PROBLEM REQUIREMENTS:
Answer these questions using the MoE V-compression write-up:
(a) What V compression ratio does q8_0/turbo2 with Boundary V deliver on Qwen3.5-35B-A3B MoE Q8_0?
(b) Which layers does Boundary V protect with q8_0-V?
(c) How many dequant approaches did the kernel-level optimization stage cover?

SOURCE DOCUMENT:

--------

MoE V-Compression Frontier: Aggressive V Quantization with Boundary V on MoE Architectures

April 1, 2026 · View on GitHub

Tom Turney Independent Researcher GitHub: @TheTom

Abstract

We investigate the optimal V cache compression config for MoE (Mixture-of-Experts) architectures on Apple Silicon. Starting from the established q8_0-K + turbo3-V asymmetric recommendation, we tested whether q8_0-K + turbo2-V with Boundary V (auto-enabled) could provide stronger compression without quality loss on MoE models.

On Qwen3.5-35B-A3B MoE Q8_0 (M5 Max), q8_0/turbo2 with Boundary V delivers:

7.53x V compression (vs 5.12x for turbo3-V) — 47% more compression
PPL within 0.4–1.0% of q8_0 baseline across 512, 8K, and 32K context
Quality equal to or better than q8_0/turbo3 at every tested context length
32K decode 2–3% faster than q8_0/turbo3 (reproducible across 2 runs)

This investigation grew out of a systematic decode-speed study that ruled out micro-optimization paths and pivoted to config-level exploration. Several negative results are documented below.

1. Background and Motivation

1.1 Prior Work

Previous TurboQuant investigation established:

K precision dominates quality (softmax amplification); V tolerates aggressive compression
Asymmetric q8_0-K + turbo-V rescues sensitive Q4_K_M models where symmetric turbo fails
Boundary V (Layer-Aware V Compression, mode LA-V7) protects first/last 2 layers with q8_0-V while compressing middle layers with turbo2-V
Sparse V skips V dequant for near-zero attention weights (+22.8% combined pp+tg metric on MoE)

1.2 The Question

The established MoE recommendation was q8_0-K + turbo3-V (2.1% decode gap, 5.12x V compression). Could we push V compression further to turbo2 (7.53x) without quality loss, now that Boundary V auto-enables on turbo2?

1.3 What Led Here

This paper documents the endpoint of a broader decode-speed investigation. The investigation started with kernel-level optimization (20+ dequant approaches), progressed through structural analysis (register pressure, kernel comparison), eliminated time-adaptive KV and Sparse K as speed paths, and pivoted to config-level exploration when the data showed that MoE decode gaps are primarily K-side-dominated and the V side is nearly free thanks to Sparse V.

2. Decode Speed Investigation (Negative Results)

The following directions were tested and ruled out before reaching the V-compression frontier. These are documented to prevent re-exploration.

--------

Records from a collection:
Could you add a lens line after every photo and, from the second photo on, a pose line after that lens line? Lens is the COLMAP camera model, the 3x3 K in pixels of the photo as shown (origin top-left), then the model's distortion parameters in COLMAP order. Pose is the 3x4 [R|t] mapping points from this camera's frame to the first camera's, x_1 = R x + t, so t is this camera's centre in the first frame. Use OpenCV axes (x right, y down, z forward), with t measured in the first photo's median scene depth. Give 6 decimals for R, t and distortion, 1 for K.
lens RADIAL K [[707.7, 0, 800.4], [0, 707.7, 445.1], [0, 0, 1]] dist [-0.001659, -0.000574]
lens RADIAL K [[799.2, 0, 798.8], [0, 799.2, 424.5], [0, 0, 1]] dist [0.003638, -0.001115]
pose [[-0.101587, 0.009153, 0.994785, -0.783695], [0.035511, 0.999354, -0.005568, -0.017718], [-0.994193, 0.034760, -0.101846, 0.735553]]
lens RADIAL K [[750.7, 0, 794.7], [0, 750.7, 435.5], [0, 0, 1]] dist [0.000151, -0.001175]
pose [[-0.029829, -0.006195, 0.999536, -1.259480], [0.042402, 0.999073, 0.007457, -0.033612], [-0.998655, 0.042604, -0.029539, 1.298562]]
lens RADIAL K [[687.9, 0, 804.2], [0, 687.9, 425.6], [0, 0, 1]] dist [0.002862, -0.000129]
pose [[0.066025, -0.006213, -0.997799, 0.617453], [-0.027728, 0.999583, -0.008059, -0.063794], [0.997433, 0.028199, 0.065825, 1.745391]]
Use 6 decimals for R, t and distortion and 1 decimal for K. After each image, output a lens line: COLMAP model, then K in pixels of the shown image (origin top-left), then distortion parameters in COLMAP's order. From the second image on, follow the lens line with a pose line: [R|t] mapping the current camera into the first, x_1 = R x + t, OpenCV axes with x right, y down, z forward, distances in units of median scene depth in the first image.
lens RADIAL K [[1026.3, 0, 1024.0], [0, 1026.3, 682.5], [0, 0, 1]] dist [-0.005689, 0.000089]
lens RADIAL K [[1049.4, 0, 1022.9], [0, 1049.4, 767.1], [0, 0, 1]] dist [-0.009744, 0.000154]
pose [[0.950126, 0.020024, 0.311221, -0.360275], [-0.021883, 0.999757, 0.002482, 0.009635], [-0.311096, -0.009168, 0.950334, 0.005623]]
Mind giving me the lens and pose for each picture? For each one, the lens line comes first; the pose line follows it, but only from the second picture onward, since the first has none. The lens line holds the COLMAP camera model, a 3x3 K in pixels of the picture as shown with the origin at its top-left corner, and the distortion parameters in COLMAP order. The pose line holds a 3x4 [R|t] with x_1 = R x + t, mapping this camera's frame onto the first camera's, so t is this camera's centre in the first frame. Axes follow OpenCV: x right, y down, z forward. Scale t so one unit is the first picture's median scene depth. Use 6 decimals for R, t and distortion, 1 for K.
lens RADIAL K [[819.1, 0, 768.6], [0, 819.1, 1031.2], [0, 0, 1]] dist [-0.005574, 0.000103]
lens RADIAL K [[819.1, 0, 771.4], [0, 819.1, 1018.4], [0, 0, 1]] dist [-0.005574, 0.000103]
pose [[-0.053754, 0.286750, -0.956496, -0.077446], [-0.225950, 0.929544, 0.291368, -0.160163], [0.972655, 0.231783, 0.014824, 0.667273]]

--------

YOUR SOLUTION:
(a) 7.53x, compared with 5.12x for turbo3-V.
(b) The first and last 2 layers.
(c) More than 20 (20+).